Il viaggio di questo post si conclude à rebours nella Berlino del 1932. Anno in cui Zishe Breitbart, giovane e nerboruto fabbro ebreo, abbandona la famiglia in Polonia per raggiungere la capitale tedesca, attratto dalle promesse di un impresario circense. Sfruttando la sua poderosa forza fisica e l’apparenza teutonica del giovane, un misterioso e ambiguo gestore di un locale notturno (un grande Tim Roth) costruisce su di lui un grosso successo commerciale.
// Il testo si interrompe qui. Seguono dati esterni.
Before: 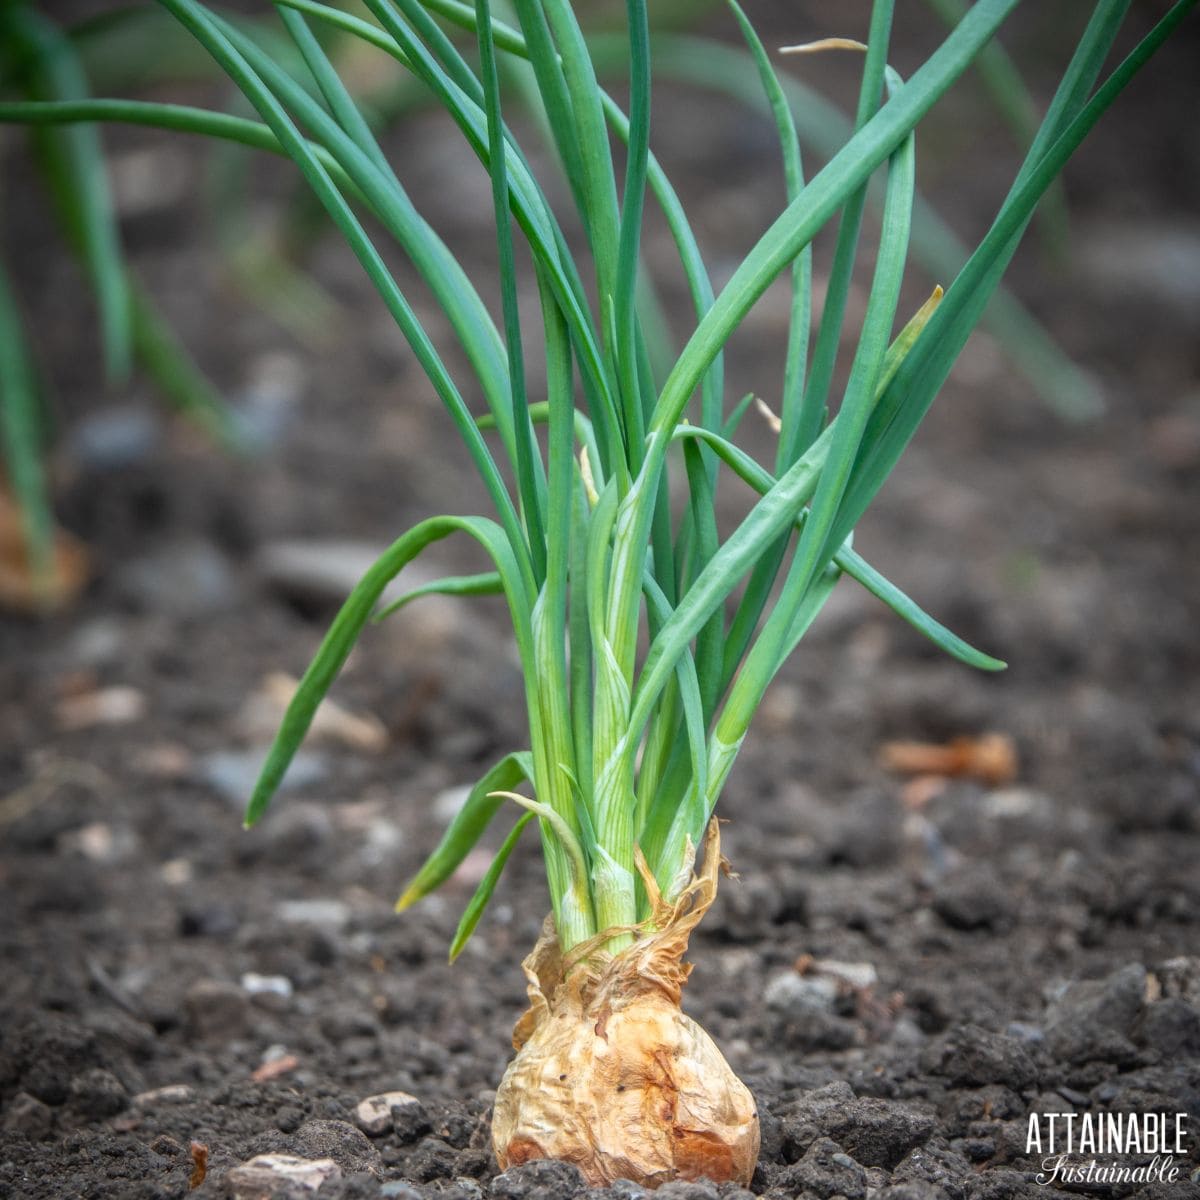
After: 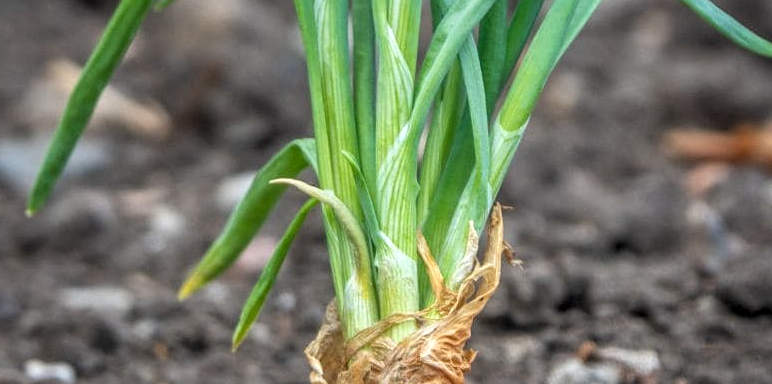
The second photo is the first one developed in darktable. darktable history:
sharpen: amount 0.2
local contrast: on, module defaults
crop: left 18.091%, top 51.13%, right 17.525%, bottom 16.85%
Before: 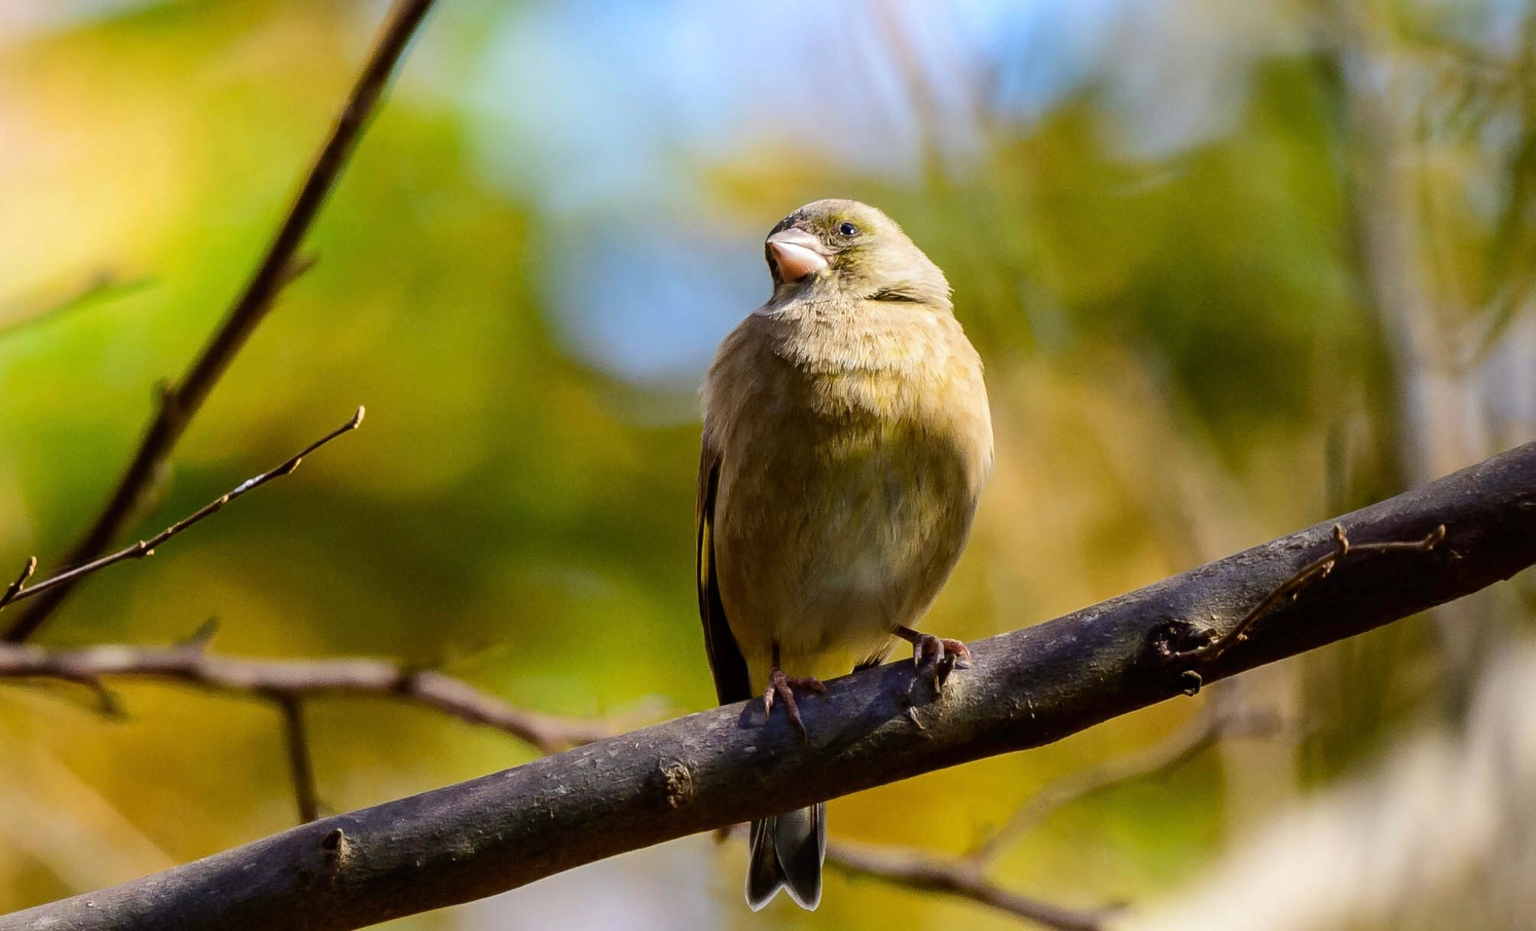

Applaudito dai gerarchi del partito nazista e esaltato come modello di perfezione ariana, Zishe si vede costretto ad una forte e coraggiosa presa di posizione identitaria, trascinando verso l’affermazione di una verità negata anche il suo inquietante datore di lavoro, nel frattempo assurto a profeta del terzo Reich grazie alle sue efficaci messinscene occultiste. Il finale (del film, come della storia vera, ammantata di leggenda, a cui il film è ispirato) non lascia spazio all’ottimismo, ma non tradisce nemmeno l’atmosfera di favola/sogno fuori dal tempo che pervade tutto il film. Nello slancio onirico e surreale, e negli sprazzi di alcune memorabili immagini e colori (il rosso dei granchi sulla scogliera, eco del regno di Bokassa) le cose migliori di un film, comunque, importante e necessario. In cui Herzog ha voluto mettere da parte gli elementi più autoriali del suo cinema per lasciare più spazio possibile alla narrazione di una storia cruciale ed “esemplare”. Raccontata con le cadenze semplici e antiche di una ballata tragica.